C'est donc à partir de l'été 2011 que l'installation de captage de l'eau de toiture sera opérationnelle. L'eau provenant des 95 ml de gouttières est d'abord dirigée vers une cuve de décantation enterrée de 6 m3, où la matière organique se dépose, avant que le trop-plein d'eau ne s'écoule vers une cuve en béton de 150 m3. L'ensemble représente un investissement de 32 500 €, dont 22 000 € pour la seule cuve de stockage.

« PRÈS D'UN MOIS D'AUTONOMIE EN ÉTÉ »

Initialement, sa capacité a été retenue pour viser une autonomie de près de 40 jours sans pluie, pour un troupeau de 50 laitières. À 900 mètres d'altitude et avec des précipitations moyennes de 759 mm/an, le site d'exploitation bénéficie néanmoins des épisodes orageux d'été : 44 mm en juin, 45 mm en juillet et 83 mm en août de précipitations moyennes. Compte tenu de la pente du toit et du diamètre des chéneaux, 100 mm de précipitations remplissent entièrement la cuve de stockage.

« En été, les génisses et les allaitantes sont en pâture. Seules les laitières s'abreuvent en bâtiment, soit un besoin de 4 m3 par jour pour un troupeau qui compte désormais 75 vaches laitières après l'acquisition de quotas supplémentaires. La gestion du volume d'eau disponible consiste à avoir une cuve pleine à l'approche de l'été, en jouant sur la complémentarité avec l'eau du réseau pendant le printemps pour une autonomie de 25 jours sans pluie. »

« L'EAU RÉPOND AU CRITÈRE "D'ABREUVABILITÉ" »

Le choix d'un réseau enterré vise à amener jusqu'à l'abreuvoir une eau la moins chargée possible en matières organiques qui peuvent véhiculer des germes. Ceci explique la présence d'un bac intermédiaire de décantation, nettoyé tous les deux mois. Le réservoir en béton est vidangé et lavé au nettoyeur à haute pression et à l'eau de javel une fois par an.

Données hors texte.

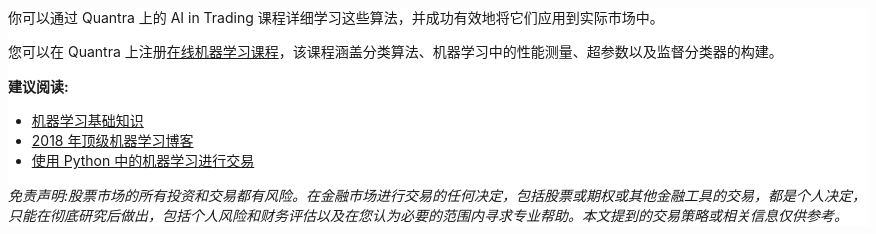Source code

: 你可以通过 Quantra 上的 AI in Trading 课程详细学习这些算法，并成功有效地将它们应用到实际市场中。

您可以在 Quantra 上注册[在线机器学习课程](https://quantra.quantinsti.com/course/trading-machine-learning-classification-svm)，该课程涵盖分类算法、机器学习中的性能测量、超参数以及监督分类器的构建。

**建议阅读:**

*   [机器学习基础知识](https://blog.quantinsti.com/machine-learning-basics)
*   [2018 年顶级机器学习博客](https://blog.quantinsti.com/top-machine-learning-blogs-2018)
*   [使用 Python 中的机器学习进行交易](https://blog.quantinsti.com/trading-using-machine-learning-python)

*免责声明:股票市场的所有投资和交易都有风险。在金融市场进行交易的任何决定，包括股票或期权或其他金融工具的交易，都是个人决定，只能在彻底研究后做出，包括个人风险和财务评估以及在您认为必要的范围内寻求专业帮助。本文提到的交易策略或相关信息仅供参考。*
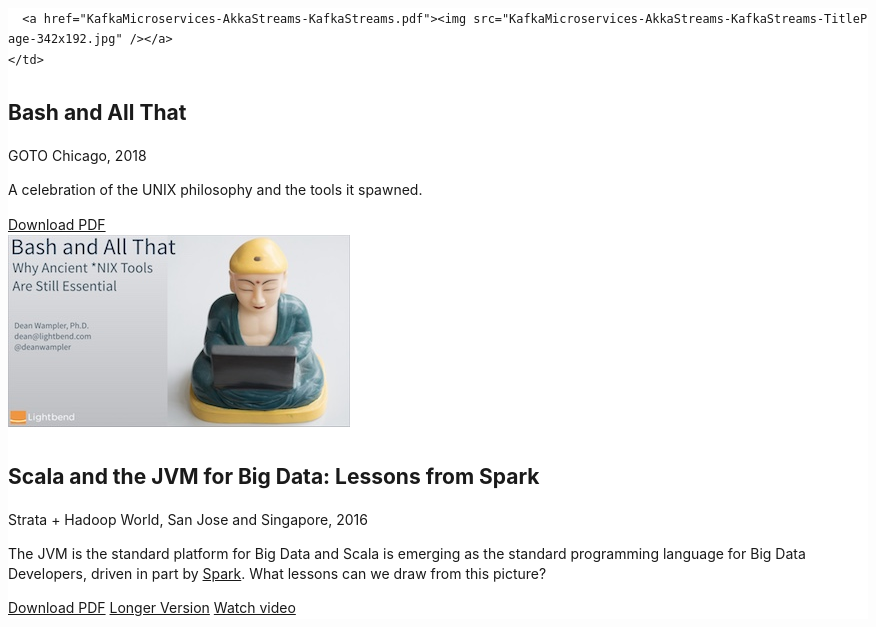       <a href="KafkaMicroservices-AkkaStreams-KafkaStreams.pdf"><img src="KafkaMicroservices-AkkaStreams-KafkaStreams-TitlePage-342x192.jpg" /></a>
    </td>
  </tr>

  <tr>
    <td>
      <article class="talk">
        <h1>Bash and All That</h1>
        <p class="talk-desc">GOTO Chicago, 2018</p>
        <p>A celebration of the UNIX philosophy and the tools it spawned.</p>
        <div class="more">
          <a href="BashAndAllThat.pdf" class="button button-pdf">Download PDF</a>
        </div>
      </article>
    </td>
    <td>
      <a href="/polyglotprogramming/papers/BashAndAllThat.pdf"><img src="BashAndAllThat-TitlePage-342x192.jpg" /></a>
    </td>
  </tr>

  <tr>
    <td>
      <article class="talk">
        <h1>Scala and the JVM for Big Data: Lessons from Spark</h1>
        <p class="talk-desc">Strata + Hadoop World, San Jose and Singapore, 2016</p>
        <p>The JVM is the standard platform for Big Data and Scala is emerging as the standard programming language for Big Data Developers, driven in part by <a href="http://spark.apache.org">Spark</a>. What lessons can we draw from this picture?</p>
        <div class="more">
          <a href="ScalaJVMBigData-SparkLessons.pdf" class="button button-pdf">Download PDF</a>
          <a href="ScalaJVMBigData-SparkLessons-extended.pdf" class="button button-pdf">Longer Version</a>
          <a href="https://www.youtube.com/watch?v=FC-7AAZggl8" class="button button-video">Watch video</a>
        </div>
      </article>
    </td>
    <td>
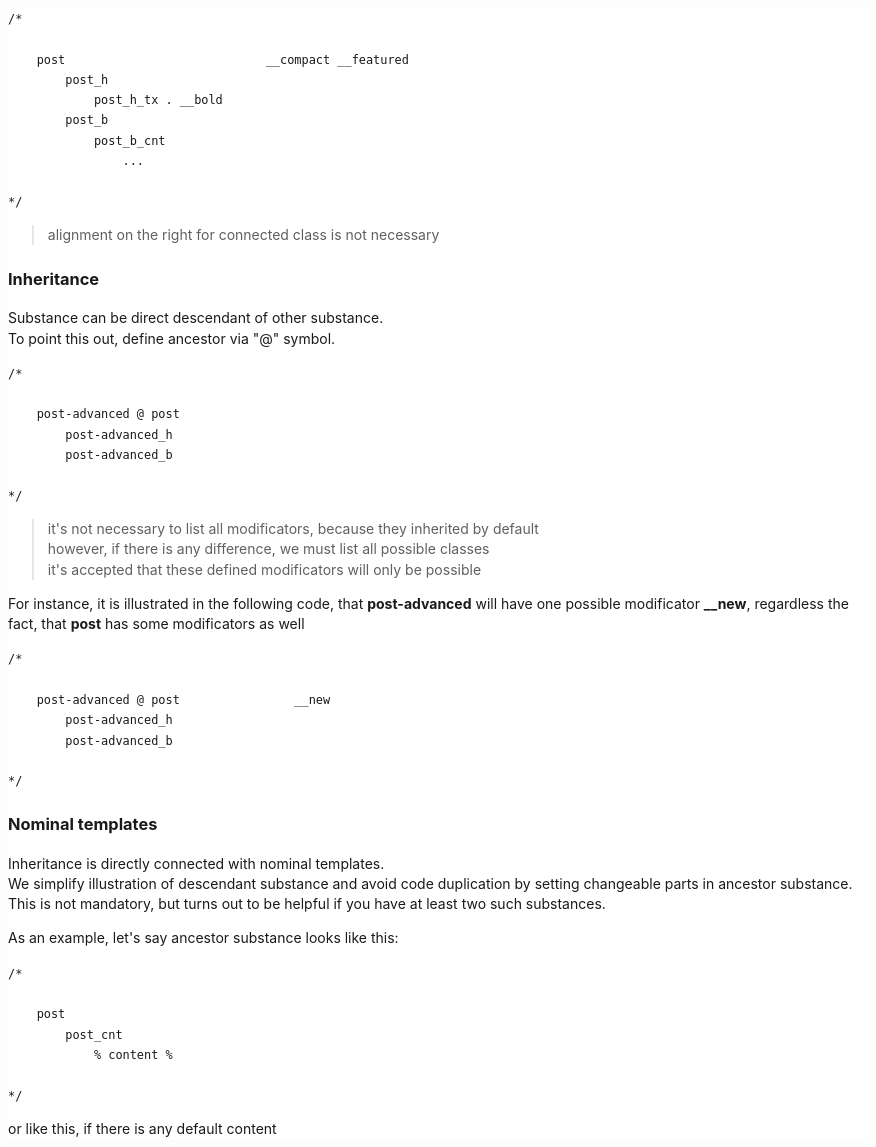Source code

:     /*
    
        post                            __compact __featured
            post_h
                post_h_tx . __bold
            post_b
                post_b_cnt
                    ...
    
    */

> alignment on the right for connected class is not necessary

### Inheritance

Substance can be direct descendant of other substance.  
To point this out, define ancestor via "@" symbol.

    /*
    
        post-advanced @ post
            post-advanced_h
            post-advanced_b
    
    */

> it's not necessary to list all modificators, because they inherited by default  
> however, if there is any difference, we must list all possible classes  
> it's accepted that these defined modificators will only be possible

For instance, it is illustrated in the following code, that **post-advanced** will have one possible modificator **__new**, regardless the fact, that **post** has some modificators as well

    /*
    
        post-advanced @ post                __new
            post-advanced_h
            post-advanced_b
    
    */

### Nominal templates

Inheritance is directly connected with nominal templates.  
We simplify illustration of descendant substance and avoid code duplication by setting changeable parts in ancestor substance.  
This is not mandatory, but turns out to be helpful if you have at least two such substances.

As an example, let's say ancestor substance looks like this:

    /*
    
        post
            post_cnt
                % content %
    
    */

or like this, if there is any default content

Dans la même logique, après une période de 10 à 15 jours sans précipitations, l'eau de la première pluie est déviée, car elle a servi au nettoyage du toit. L'absence d'arbres à proximité du bâtiment ne justifie pas la pose de filtre à feuilles au niveau des gouttières. « La difficulté porte sur les gros orages de plus de 30 mm. Le débit est trop important pour que l'eau décante suffisamment. Une réflexion est menée avec la chambre sur un filtre de grande capacité. » Les analyses régulières de l'eau révèlent des traces de coliformes. « Il n'y a pas de réglementation précise concernant la qualité de l'eau de boisson des animaux et, par ailleurs, les ruminants ont une tolérance vis-à-vis de la présence de bactéries dans l'eau, rappelle Jean-Charles Commandré, conseiller en bâtiment chargé du suivi des sites pilotes. Nous avons donc retenu la notion "d'abreuvabilité" de l'eau distribuée, qui correspond à une eau de baignade de très bonne qualité, sans impact sur la qualité du lait, l'état sanitaire du troupeau, ni son niveau de production. » L'eau stockée est réservée à l'abreuvement et au lavage des quais. Le compteur indique que 4 700 m3 d'eau de pluie ont été consommés depuis l'été 2010, soit une économie de 4 500 € en près de trois ans et demi.

« UN RETOUR SUR INVESTISSEMENT ATTENDU SUR DIX ANS »

En tenant compte d'une aide financière de 60 % du montant de l'investissement, accordée par les conseils général et régional au titre de site pilote, la rentabilité est attendue sur dix ans. Mais dans ce contexte pédo-climatique spécifique, cette installation présente une alternative crédible pour équilibrer les besoins et l'eau disponible. C'est pourquoi la chambre d'agriculture souhaite qu'une aide financière soit prévue sur ce volet dans le prochain PMBE.

J.P.

La cuve a une capacité de 150 m3. Le choix du béton permet de neutraliser le pH de l'eau et de maintenir sa température constante autour de 10°C.

Les chéneaux et les descentes sont en zinc, un matériau choisi pour sa résistance au gel et au poids de la neige. Les canalisations d'alimentation de la cuve sont enterrées et en PVC.